KEEPING TOGETHER IN TIME: Dance and Drill in Human History. By William H. McNeill. Harvard Univ. Press. 198 pp. $22

The emergence, development, and maintenance of human society has been significantly shaped by "keeping together in time," that is, by coordinating people's bodily movements in such activities as collective labor, social and ritual dancing, and military drill.

So proposes McNeill, professor emeritus of history at the University of Chicago. In this intriguing if highly speculative book, he argues that human community emerges "whenever an indefinite number of individuals start to move their muscles rhythmically, establish a regular beat, and continue doing so for long enough to arouse euphoric excitement shared by all participants." The effects of this "muscular bonding" have been far-ranging, from generating cooperation among prehistoric human beings to creating group cohesion among soldiers in battle.

Like a dancer doing a warm-up number before finding his feet, McNeill starts weak before gaining strength. Discussing evolution, he extrapolates an ambitious theory from skimpy fossil evidence and inconclusive behavioral studies of wild chimpanzees. It is entirely plausible that when bands of Homo erectus learned to "get together in time," they fostered emotional bonds that in turn facilitated the hunting and sharing of food. But this kind of deductive gyration is trickier to perform than the Flying Lindy. Even McNeill acknowledges that his caveman hypothesis "lacks learned support."

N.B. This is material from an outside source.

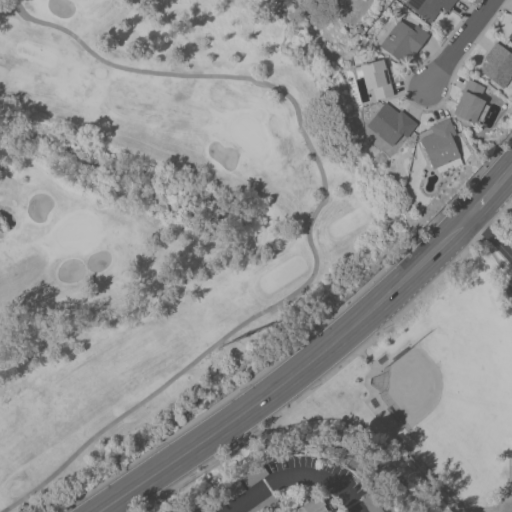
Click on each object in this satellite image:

McNeill is on firmer ground when he notes that in primitive communities, rhythmic movements are used to make work more efficient and bearable, and to make dance a conduit for shared religious ecstasy.

The same was true in ancient times, McNeill argues. The early Hebrew prophets "danced and sang to induce divine frenzy"; Saul and David "danced before the Lord; and the early Christians "understood that departed Christian souls joined the angels in a perpetual dance around the throne of God." Islam, too, has its ecstatic tradition of whirling dervishes, and it expects all believers to make the same prayer movements five times a day.

Building upon a personal reminiscence of drilling as a recruit in World War II, McNeill explores how the ties forged in close-order drill helped the armies of ancient times, whether Chinese or Greek, fight more effectively. Drill's role in actual fighting became less decisive as weaponry became more powerful. But even after the Industrial Revolution, it retained a vital role in bolstering solidarity--as was evident among the precision-drilled troops of Nazi Germany.

McNeill ends with the claim that "repugnance against Hitlerism" has led to a widespread and persistent "distrust" of muscular bonding in the West. But this claim is instantly undermined by the fact that a very different kind of muscular bonding--swing dancing--was extraordinarily popular during the war. Indeed, Keeping Together in Time would be a better book if it considered that, for the generation that defeated Hitler, the vigorous movements associated with swing provided a liberating counterpart to the Nazi goose step. As recalled by the Czech writer (and former swing musician) Josef Skvorecky: "Our sweet, wild music . . .was a sharp thorn in the sides of the power-hungry men."